ALL CARDS ON THE TABLE
HP's low-margin but high-volume PC business is seen as the most vulnerable asset, given intense competition and the slide in consumer PC demand. Another unit seen as a likely candidate for a spinoff is the lucrative printing unit.
I could see HP peeling off some of the divisions, perhaps those that are less profitable, said Michael Yoshikami, CEO of YCMNET Advisors, a minor shareholder in HP. As management is continuing to try to figure out exactly what they are going to do to grow the company, I think all the cards are on the table.
However, such moves would be a dramatic restructuring for a company that generated $126 billion in revenue and $8.8 billion in profit in its last fiscal year.
HP's personal systems group, which includes PCs, accounted for 13 percent of profit; printing and imaging pulled in 30 percent; and enterprise, which includes storage and services, was 56 percent. (See graphic: http://r.reuters.com/paq42s)

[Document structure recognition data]
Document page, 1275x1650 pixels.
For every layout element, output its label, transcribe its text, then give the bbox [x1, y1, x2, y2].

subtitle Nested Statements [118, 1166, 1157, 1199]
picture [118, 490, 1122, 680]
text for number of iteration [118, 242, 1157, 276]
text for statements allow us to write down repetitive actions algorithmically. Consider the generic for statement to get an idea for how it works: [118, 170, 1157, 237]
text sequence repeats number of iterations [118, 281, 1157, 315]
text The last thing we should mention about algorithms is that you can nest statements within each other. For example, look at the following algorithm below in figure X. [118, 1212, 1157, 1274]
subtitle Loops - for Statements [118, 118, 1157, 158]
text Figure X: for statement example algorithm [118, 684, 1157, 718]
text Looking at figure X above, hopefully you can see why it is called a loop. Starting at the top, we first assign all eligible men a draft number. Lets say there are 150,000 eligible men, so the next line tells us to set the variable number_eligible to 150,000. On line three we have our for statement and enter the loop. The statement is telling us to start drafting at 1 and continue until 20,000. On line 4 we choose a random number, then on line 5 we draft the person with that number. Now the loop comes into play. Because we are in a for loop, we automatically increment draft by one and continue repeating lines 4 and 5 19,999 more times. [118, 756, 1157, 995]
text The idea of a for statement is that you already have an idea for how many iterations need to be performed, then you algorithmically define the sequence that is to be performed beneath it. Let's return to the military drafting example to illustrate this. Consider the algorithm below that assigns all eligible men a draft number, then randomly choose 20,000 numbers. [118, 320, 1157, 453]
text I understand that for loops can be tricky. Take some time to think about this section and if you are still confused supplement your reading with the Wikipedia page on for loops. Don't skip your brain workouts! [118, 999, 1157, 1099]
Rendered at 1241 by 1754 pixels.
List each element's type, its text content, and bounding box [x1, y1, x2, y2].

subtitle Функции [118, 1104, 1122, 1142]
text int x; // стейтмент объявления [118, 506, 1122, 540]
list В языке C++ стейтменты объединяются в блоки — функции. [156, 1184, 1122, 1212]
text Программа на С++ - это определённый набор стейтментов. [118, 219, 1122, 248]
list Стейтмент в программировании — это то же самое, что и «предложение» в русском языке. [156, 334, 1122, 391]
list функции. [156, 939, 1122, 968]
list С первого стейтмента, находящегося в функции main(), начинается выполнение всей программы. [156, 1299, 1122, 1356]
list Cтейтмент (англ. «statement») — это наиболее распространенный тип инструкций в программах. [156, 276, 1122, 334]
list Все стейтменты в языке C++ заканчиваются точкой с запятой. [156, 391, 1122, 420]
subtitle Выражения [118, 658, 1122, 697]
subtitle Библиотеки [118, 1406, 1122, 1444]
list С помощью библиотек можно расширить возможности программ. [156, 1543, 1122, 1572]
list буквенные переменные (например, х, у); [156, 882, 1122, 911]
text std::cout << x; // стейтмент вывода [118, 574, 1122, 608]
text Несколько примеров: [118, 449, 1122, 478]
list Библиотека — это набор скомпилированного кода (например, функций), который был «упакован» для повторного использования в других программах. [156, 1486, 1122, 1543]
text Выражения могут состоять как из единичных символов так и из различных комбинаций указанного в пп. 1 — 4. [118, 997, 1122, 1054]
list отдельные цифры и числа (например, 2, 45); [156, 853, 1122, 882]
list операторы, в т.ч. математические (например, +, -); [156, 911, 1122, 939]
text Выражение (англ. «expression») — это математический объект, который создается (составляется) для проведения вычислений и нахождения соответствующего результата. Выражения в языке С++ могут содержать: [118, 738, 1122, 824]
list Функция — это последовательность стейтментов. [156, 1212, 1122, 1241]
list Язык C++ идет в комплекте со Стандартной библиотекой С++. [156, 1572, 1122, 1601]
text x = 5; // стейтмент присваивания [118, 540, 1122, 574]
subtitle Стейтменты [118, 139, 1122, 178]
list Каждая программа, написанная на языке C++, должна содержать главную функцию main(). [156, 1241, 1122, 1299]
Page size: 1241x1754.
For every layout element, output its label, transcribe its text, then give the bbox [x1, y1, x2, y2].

**Task set:**
1. In two sentences, summarize the HP excerpt that precedes the records.
2. Translate this sentence from the HP excerpt into Spanish: "However, such moves would be a dramatic restructuring for a company that generated $126 billion in revenue and $8.8 billion in profit in its last fiscal year."

**Solved tasks:**
1. HP's low-margin PC business is seen as its most vulnerable asset, and its lucrative printing unit is another likely spinoff candidate, with one shareholder saying all the cards are on the table. Such moves would be a dramatic restructuring for a company that generated $126 billion in revenue and $8.8 billion in profit in its last fiscal year, when enterprise supplied 56 percent of profit, printing and imaging 30 percent and personal systems 13 percent.

2. Sin embargo, tales medidas supondrían una reestructuración drástica para una empresa que generó 126.000 millones de dólares en ingresos y 8.800 millones de dólares en beneficios en su último año fiscal.